La neige
Dès 1897, une rumeur se répand dans toute l'Amérique,
balayant tel un vent de folie la baie de San Francisco : il y a
de l'or dans le Klondike ! Il n'en faut pas plus pour aiguiser l'inextinguible
soif d'aventure du jeune London et solliciter sa fibre bohème. Le
25 juillet de la même année, notre apprenti bourlingueur, ivre d'espoirs,
s'embarque pour le Nord ! Au bout du voyage, il découvre un pays
de solitudes glacées, sauvage, d'une indicible beauté. Il y passera
un an d'efforts, de souffrances, de prospections, à braver dangers,
rapides, privations. Il en reviendra malade du scorbut… avec pour
toute fortune : 4 dollars 50 cents en poche ! Mais il dira de cette
expérience : " C'est dans le Klondike que je me suis réellement
découvert. Là-bas, personne ne parle. Tout le monde pense. On y
développe une vraie vision des choses. Ce fut mon cas ".
Premiers souvenirs de ce pays de neige, Jack London
publie en 1900 un superbe recueil de nouvelles intitulé Le Fils
du loup. À partir de là, naît sa véritable vocation : il devient
un écrivain officiel, reconnu.
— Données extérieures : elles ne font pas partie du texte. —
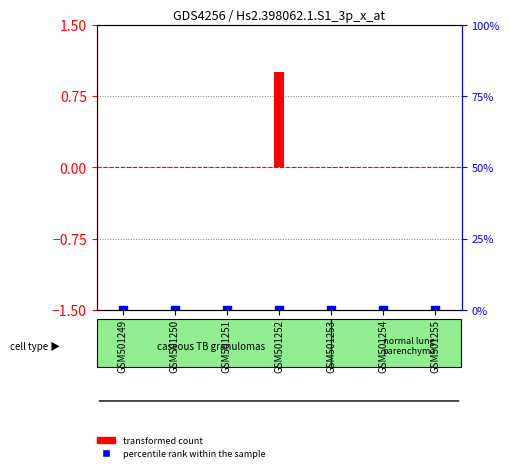

At which category is the sum across all series the highest?

GSM501252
Il hérite - ravi -, du surnom de
" Kipling du Nord ". Ces incursions au Klondike vont encore lui
porter bonheur. C'est toujours en évoquant cette nature de beauté,
de violence, à laquelle l'homme doit sans cesse se mesurer, qu'il
va gagner ses véritables lettres de noblesse. En 1903, un autre
récit balayé par les blizzards du Klondike, L'Appel de la forêt,
vaudra à London une reconnaissance mondiale immédiate. Dorénavant
- et durant toutes ses années de productions littéraires -, Jack
London sera l'auteur le plus célèbre et le mieux payé d'Amérique
(de 1899 à 1916, il rédigera un millier de mots par jour et vendra
chaque mot qu'il écrira. En dix-sept ans, il publiera plus de cinquante
livres et signera plus de mille articles publiés séparément !).
Ses aventures dans le grand Nord vont lui inspirer
d'autres romans et nouvelles : Fille des neiges, Belliou la fumée,
Construire un feu, Les Enfants du froid, En pays lointain, Le Mépris
des femmes (théâtre), Souvenirs et aventures du pays de l'or,
Radieuse Aurore… mais surtout, absolu trait de génie, l'admirable
Croc Blanc, à la fois fable philosophique et récit d'initiation,
bouleversante histoire d'un demi-loup qui découvre, lardé de désillusions
et de plaies, le monde cruel des humains. Sur cette terre de silence
et de neige, située en Alaska, entre le Canada et les étendues glacées
du cercle arctique, se joue le plus farouche des enjeux : la lutte
pour la vie ! Ce thème, récurrent dans toute l'œuvre de London (cf.
notamment ce petit chef-d'œuvre qu'est L'Amour de la vie),
bat au cœur de ce roman que London définira alors comme " évolutionniste
". Enfin, de ce périple au pays de l'or, il faut citer un fait important
: la rencontre de London et des ethnies amérindiennes. Il assiste,
impuissant et grave, à l'anéantissement d'un peuple de guerriers
et de sages face à la folie insatiable et absurde des Blancs. En
naîtront des textes d'une incandescente lucidité, notamment : La
Loi de la vie, La Manière des Blancs, La Piste des soleils, L'Imprévu
(un sommet !) ou La Ligue des vieux que London définira comme
" la meilleure nouvelle que j'aie jamais écrite ".